Segment Start: DATA SHOWN

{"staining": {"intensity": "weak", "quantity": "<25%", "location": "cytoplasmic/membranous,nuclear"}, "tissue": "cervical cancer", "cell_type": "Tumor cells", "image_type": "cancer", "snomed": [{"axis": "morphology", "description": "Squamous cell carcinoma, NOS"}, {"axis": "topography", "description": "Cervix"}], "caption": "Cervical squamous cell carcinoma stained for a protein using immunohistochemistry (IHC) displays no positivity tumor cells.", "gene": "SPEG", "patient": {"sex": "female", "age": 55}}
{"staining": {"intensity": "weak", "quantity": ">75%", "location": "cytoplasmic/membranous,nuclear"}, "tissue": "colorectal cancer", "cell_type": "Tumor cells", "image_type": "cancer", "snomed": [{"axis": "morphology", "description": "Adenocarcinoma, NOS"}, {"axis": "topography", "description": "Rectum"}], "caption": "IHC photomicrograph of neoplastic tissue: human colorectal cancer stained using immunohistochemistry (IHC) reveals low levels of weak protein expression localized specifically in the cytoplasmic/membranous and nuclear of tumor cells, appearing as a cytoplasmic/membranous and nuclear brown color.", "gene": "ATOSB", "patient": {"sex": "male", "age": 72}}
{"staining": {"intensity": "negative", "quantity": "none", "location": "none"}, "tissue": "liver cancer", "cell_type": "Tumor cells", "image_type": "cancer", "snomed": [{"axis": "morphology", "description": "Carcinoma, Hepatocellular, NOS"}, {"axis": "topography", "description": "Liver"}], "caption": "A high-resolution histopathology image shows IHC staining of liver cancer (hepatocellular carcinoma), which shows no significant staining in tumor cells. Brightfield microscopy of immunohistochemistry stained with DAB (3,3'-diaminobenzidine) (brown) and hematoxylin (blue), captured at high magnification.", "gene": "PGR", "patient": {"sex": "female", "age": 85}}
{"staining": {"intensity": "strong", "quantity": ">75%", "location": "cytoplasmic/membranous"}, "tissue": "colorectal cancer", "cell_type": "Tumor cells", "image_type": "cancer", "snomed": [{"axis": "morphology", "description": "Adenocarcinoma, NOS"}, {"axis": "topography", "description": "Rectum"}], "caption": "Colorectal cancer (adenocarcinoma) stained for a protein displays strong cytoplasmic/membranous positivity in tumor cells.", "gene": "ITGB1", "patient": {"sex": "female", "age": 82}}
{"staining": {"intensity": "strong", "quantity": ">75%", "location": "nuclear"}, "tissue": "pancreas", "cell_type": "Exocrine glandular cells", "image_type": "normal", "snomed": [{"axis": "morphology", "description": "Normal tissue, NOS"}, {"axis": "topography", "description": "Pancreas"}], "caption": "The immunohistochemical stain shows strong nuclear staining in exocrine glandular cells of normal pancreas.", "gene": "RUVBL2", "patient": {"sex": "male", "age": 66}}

Segment End: DATA SHOWN

TASK BRIEF: Copy the line containing "cancer (adenocarcinoma) stained" exactly. Then copy every line after it through the end of the listing, and nothing more.

RESPONSE:
{"staining": {"intensity": "strong", "quantity": ">75%", "location": "cytoplasmic/membranous"}, "tissue": "colorectal cancer", "cell_type": "Tumor cells", "image_type": "cancer", "snomed": [{"axis": "morphology", "description": "Adenocarcinoma, NOS"}, {"axis": "topography", "description": "Rectum"}], "caption": "Colorectal cancer (adenocarcinoma) stained for a protein displays strong cytoplasmic/membranous positivity in tumor cells.", "gene": "ITGB1", "patient": {"sex": "female", "age": 82}}
{"staining": {"intensity": "strong", "quantity": ">75%", "location": "nuclear"}, "tissue": "pancreas", "cell_type": "Exocrine glandular cells", "image_type": "normal", "snomed": [{"axis": "morphology", "description": "Normal tissue, NOS"}, {"axis": "topography", "description": "Pancreas"}], "caption": "The immunohistochemical stain shows strong nuclear staining in exocrine glandular cells of normal pancreas.", "gene": "RUVBL2", "patient": {"sex": "male", "age": 66}}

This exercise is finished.